For myself, I long for the power of God to be released so that Jesus might be wonderfully glorified in our generation. …

Amen! So do I, and with Terry I pray for this. Indeed this is what I and my church are looking for in our local area. Over the last few years we have worked hard on establishing the biblical foundations and stirring up a longing to reach the lost. Now, I think but it needs to be in God’s timing, we are ready to move on to the next stage.

On Friday my vicar and his wife and two youth leaders return home from Lakeland. That night (7.30) there will be an “impartation” meeting at my church in Chelmsford where they will seek to pass on what they have brought back from Florida. Sadly I will miss this as I had already booked in at a conference in Leicester from Thursday to Saturday, but another similar meeting with something of a youth emphasis is planned for Sunday night (7.30). We hope and pray that this will be the beginning of “a powerful surge of blessing” in our church and our community.

0 thoughts on “"Reformed" perspectives on Lakeland

  1. Peter

    I don’t think people are writing off Todd Bentley “on the basis of rumours that he is theologically unsound, and extracts from old articles and recordings offered out of context”. I think people are expressing concern that he has been publicily cited saying some things that are really off the wall, and that he has removed them form his website without any official retraction of withdrawal of them.

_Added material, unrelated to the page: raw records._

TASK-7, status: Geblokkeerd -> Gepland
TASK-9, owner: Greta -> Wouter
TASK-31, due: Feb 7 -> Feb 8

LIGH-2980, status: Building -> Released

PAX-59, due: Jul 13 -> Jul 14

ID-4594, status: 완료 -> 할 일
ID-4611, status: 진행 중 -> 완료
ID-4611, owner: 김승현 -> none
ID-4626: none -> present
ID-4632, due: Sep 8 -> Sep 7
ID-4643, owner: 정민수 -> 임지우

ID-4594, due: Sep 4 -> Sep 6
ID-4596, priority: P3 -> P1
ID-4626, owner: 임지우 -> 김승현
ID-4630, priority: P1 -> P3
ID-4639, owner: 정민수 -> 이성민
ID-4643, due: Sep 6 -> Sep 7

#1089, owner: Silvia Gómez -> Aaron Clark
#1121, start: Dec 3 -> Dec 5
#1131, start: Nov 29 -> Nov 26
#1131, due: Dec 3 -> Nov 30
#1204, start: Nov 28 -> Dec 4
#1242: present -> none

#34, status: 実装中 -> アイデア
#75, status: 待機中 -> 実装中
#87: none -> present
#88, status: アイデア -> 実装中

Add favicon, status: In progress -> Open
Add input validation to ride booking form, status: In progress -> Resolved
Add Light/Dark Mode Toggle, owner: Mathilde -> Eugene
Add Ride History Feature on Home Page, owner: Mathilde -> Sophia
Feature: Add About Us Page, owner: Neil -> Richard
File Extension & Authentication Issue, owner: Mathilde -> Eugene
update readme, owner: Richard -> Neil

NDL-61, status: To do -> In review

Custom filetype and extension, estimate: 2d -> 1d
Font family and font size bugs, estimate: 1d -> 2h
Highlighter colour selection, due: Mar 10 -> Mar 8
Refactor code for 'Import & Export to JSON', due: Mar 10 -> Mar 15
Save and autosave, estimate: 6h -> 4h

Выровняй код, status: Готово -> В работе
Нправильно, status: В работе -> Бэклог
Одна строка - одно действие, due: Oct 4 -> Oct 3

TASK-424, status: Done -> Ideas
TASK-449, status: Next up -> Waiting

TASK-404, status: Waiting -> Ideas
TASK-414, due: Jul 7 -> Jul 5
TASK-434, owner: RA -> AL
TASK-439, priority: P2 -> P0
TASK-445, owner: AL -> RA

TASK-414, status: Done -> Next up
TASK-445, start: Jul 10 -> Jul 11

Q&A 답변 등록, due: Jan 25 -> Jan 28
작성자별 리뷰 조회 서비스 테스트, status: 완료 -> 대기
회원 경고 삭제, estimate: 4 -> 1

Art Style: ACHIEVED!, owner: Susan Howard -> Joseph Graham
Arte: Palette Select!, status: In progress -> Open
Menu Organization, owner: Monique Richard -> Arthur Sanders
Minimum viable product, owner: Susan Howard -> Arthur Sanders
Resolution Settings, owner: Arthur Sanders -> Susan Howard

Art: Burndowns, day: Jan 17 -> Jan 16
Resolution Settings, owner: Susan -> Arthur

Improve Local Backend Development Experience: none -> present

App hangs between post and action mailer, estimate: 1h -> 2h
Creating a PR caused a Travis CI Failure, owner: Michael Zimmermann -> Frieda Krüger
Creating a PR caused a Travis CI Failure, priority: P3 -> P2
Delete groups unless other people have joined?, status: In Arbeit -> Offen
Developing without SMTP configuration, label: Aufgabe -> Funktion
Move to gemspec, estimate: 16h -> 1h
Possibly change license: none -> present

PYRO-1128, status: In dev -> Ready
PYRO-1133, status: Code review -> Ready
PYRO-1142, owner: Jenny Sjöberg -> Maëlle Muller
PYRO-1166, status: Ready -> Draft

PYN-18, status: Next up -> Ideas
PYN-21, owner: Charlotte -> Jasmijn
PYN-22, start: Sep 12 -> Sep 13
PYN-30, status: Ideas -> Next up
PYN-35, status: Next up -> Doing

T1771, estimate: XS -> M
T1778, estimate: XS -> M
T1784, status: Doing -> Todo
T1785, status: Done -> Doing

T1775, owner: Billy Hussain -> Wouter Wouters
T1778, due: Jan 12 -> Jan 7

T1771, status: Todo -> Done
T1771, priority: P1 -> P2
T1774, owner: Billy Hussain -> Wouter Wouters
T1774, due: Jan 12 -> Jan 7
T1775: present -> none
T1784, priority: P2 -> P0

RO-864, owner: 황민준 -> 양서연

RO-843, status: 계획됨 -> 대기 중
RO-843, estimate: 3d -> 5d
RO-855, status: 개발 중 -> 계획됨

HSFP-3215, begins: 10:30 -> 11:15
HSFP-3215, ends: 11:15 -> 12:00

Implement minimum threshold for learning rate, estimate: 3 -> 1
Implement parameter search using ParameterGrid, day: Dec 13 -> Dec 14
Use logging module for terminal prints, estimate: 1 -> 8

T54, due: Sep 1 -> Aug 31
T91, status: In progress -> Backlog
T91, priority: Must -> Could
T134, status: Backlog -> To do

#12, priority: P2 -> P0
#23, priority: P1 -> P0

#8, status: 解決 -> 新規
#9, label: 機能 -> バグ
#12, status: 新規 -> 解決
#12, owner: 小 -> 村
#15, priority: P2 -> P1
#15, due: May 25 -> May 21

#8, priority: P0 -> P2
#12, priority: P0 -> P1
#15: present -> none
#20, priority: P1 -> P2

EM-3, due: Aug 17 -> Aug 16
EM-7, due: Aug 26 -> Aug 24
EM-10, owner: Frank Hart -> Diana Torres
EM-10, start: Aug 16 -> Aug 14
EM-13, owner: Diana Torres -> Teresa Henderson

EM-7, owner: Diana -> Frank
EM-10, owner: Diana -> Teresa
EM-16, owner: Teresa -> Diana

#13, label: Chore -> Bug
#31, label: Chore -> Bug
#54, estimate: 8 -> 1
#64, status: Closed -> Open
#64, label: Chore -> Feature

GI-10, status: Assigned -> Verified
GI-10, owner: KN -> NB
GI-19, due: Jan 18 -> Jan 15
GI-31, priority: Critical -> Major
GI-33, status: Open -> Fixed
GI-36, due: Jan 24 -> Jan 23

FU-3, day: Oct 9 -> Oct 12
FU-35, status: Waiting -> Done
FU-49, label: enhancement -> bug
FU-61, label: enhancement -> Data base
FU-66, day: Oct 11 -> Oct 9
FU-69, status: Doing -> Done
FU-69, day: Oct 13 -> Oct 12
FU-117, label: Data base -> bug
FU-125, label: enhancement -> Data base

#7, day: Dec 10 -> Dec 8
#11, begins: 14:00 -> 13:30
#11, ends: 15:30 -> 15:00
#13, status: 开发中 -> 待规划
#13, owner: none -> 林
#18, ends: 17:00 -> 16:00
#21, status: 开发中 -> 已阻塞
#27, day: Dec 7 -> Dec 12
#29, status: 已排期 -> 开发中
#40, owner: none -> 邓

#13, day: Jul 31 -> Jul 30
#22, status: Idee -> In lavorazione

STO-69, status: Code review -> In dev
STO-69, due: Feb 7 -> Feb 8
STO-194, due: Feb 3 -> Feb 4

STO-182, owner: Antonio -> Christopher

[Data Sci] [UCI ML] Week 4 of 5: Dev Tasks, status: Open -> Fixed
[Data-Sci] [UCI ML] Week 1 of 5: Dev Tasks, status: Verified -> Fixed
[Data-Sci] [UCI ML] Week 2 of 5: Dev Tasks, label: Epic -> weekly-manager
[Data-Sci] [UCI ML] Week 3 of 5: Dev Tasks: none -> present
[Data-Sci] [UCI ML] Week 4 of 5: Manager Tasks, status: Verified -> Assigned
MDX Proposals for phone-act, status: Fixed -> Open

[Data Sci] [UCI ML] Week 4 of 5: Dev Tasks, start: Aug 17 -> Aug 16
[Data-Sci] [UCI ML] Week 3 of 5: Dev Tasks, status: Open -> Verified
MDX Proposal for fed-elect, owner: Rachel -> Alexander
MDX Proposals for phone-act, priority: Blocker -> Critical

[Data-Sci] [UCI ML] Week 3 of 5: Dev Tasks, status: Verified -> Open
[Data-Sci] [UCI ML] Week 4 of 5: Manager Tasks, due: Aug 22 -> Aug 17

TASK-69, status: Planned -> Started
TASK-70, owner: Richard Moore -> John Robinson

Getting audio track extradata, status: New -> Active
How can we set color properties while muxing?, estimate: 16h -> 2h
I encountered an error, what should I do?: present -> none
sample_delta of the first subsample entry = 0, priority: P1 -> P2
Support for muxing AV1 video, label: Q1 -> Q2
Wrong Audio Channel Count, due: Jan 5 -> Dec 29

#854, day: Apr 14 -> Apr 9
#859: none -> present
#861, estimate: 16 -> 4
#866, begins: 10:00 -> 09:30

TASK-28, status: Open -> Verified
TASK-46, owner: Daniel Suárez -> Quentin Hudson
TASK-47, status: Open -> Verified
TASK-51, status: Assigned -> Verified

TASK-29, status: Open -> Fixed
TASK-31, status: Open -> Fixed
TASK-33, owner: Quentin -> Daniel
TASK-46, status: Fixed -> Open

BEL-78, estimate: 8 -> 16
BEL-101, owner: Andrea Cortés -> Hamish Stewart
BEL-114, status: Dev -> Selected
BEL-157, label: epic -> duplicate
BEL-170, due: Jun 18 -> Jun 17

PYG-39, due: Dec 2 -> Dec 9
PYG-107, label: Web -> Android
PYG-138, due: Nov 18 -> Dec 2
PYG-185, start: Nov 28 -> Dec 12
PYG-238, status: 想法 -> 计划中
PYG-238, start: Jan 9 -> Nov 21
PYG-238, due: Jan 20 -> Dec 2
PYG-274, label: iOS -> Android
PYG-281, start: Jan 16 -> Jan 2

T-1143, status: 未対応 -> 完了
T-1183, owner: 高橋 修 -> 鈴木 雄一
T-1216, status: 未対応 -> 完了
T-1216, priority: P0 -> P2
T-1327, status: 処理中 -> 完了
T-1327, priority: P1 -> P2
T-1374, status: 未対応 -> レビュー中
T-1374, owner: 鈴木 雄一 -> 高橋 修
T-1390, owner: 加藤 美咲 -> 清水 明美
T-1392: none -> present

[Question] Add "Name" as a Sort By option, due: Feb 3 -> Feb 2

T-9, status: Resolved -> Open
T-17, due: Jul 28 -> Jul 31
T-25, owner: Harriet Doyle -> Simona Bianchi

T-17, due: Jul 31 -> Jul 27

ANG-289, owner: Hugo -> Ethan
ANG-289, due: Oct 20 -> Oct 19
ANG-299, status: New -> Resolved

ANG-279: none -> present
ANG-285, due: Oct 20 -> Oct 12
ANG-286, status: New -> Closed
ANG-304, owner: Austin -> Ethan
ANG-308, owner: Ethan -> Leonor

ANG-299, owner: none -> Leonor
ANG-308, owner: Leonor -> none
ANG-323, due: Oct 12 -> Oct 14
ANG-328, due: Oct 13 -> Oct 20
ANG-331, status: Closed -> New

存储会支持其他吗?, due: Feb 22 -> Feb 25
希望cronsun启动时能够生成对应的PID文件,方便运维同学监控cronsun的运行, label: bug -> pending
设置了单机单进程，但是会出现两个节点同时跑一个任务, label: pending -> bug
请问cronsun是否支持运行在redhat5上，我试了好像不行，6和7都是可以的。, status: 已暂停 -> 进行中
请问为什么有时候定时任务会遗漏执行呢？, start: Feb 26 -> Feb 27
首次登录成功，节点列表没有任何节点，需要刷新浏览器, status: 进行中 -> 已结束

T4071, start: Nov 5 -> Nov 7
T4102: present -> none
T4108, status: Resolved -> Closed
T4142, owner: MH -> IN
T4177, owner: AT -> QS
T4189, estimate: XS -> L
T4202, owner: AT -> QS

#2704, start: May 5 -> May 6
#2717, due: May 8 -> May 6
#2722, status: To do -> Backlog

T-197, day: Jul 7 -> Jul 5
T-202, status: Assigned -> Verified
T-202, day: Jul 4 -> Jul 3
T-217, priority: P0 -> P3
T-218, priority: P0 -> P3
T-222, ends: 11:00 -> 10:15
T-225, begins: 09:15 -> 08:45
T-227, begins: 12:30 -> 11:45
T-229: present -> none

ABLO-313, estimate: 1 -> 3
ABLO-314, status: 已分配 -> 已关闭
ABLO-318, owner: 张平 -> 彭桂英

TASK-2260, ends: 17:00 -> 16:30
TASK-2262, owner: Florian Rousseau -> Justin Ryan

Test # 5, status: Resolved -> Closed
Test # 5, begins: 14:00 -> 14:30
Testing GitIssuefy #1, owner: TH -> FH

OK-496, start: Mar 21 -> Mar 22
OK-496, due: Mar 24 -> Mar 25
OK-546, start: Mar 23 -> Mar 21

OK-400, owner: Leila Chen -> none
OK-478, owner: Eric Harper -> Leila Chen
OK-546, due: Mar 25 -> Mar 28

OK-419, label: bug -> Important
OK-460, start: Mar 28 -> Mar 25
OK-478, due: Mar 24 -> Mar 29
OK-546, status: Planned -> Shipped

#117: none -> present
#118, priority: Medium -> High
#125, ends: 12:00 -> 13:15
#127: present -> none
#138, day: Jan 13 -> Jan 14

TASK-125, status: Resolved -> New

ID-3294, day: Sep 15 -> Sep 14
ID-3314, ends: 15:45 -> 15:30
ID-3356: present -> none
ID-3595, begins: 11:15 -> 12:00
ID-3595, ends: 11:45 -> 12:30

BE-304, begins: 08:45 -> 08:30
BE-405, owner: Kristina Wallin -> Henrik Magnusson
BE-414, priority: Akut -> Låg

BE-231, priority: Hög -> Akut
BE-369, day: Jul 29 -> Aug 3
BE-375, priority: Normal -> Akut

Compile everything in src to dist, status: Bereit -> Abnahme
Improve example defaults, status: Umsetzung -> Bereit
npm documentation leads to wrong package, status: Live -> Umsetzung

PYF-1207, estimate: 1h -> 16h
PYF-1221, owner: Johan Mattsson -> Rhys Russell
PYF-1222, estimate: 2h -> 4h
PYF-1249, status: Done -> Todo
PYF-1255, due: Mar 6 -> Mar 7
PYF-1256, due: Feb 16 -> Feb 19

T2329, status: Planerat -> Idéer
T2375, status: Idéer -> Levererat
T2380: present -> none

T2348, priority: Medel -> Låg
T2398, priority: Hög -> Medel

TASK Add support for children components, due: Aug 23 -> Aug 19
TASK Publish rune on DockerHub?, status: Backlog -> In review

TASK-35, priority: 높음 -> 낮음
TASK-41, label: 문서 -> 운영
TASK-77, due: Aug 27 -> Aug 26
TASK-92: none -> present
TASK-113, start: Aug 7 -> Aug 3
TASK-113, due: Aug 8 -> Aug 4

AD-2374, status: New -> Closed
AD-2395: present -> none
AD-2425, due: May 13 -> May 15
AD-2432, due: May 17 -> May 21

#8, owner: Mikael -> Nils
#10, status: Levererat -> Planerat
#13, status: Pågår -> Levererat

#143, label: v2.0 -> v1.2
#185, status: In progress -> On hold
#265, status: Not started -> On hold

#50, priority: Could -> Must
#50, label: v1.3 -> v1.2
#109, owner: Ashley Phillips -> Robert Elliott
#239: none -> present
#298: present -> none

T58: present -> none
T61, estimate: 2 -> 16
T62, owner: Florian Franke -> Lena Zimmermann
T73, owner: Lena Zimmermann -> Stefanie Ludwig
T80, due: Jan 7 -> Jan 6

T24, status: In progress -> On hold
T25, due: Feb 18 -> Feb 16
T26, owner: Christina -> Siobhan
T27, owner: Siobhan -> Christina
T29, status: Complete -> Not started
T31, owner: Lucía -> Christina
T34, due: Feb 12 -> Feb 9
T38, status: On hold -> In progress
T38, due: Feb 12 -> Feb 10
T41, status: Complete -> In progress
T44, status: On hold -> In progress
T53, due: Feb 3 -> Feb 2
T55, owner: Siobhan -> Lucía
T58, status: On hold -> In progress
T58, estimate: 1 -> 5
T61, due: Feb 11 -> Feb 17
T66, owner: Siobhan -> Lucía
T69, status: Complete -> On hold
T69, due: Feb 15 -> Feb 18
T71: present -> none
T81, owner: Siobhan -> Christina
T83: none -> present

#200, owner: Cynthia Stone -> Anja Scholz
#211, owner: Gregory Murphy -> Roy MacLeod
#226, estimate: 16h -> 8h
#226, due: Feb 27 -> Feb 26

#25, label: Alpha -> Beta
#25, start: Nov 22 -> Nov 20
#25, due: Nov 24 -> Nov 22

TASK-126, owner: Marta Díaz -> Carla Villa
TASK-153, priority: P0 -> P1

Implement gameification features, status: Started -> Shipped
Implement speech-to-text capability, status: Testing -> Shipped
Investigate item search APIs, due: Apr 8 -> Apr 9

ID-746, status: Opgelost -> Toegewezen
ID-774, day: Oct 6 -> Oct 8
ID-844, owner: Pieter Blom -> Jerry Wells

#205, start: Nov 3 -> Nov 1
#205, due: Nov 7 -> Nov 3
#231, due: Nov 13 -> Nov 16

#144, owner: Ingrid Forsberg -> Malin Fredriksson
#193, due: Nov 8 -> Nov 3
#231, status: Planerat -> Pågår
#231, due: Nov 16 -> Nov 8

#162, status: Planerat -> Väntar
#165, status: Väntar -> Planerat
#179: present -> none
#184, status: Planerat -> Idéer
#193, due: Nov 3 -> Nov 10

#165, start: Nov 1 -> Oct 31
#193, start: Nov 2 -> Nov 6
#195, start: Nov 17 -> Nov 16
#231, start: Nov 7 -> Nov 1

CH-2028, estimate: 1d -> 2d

    God can use people like Todd Bentley, people can experience God in all kinds of ways that are not found in the Bible, and God in His sovereignty works through our weakness. However, I am conerned that you say: “It is unfortunate that he visited on one of the few nights when Todd Bentley was not present in person, which might partly explain the less than overwhelming atmosphere.”

    Huh? So the ‘atmosphere’ depends on Todd? That is a bit odd isn’t it?

    Here is my assessment so far:

    God may be doing something – if He is great.

    It isn’t the only thing God is doing.

    Just as I cannot run to everything God is doing I don’t feel any compulsion to run to this.

    I am worried that as doing is doing loads of stuff, people may be diverted form what they are doing by the ‘sparkliness’ of this when they should just be doing what they are called to.

  2. It is unfortunate that he visited on one of the few nights when Todd Bentley was not present in person, which might partly explain the less than overwhelming atmosphere.

    I can see that I need to explain these words, as they have been misunderstood at least by agathos at Scotteriology. I was not referring to anything spiritual here, nor to any special powers Todd might have. I meant only that the congregation were less hyped up than they would be on other nights because Todd was not present. Compare the atmospheres at a big game when a top star is present and when he is absent, and you will get my meaning.

  3. Peter

    I can see that I need to explain these words, as they have been misunderstood at least by agathos at Scotteriology. I was not referring to anything spiritual here, nor to any special powers Todd might have. I meant only that the congregation were less hyped up than they would be on other nights because Todd was not present. Compare the atmospheres at a big game when a top star is present and when he is absent, and you will get my meaning.

    This is still problematic. Why does the congregation need to hyped, why does it need Todd to be hyped, and what does this have to do with whether or not God does a miracle? I don’t see anything of this scripture at all.

  4. Dave, indeed the top star is God.

    Ian, I don’t say the congregation needs to be hyped, just that it is hyped when Todd is there, but less so when he isn’t. I don’t think that’s a bad thing, but it is not an important one either.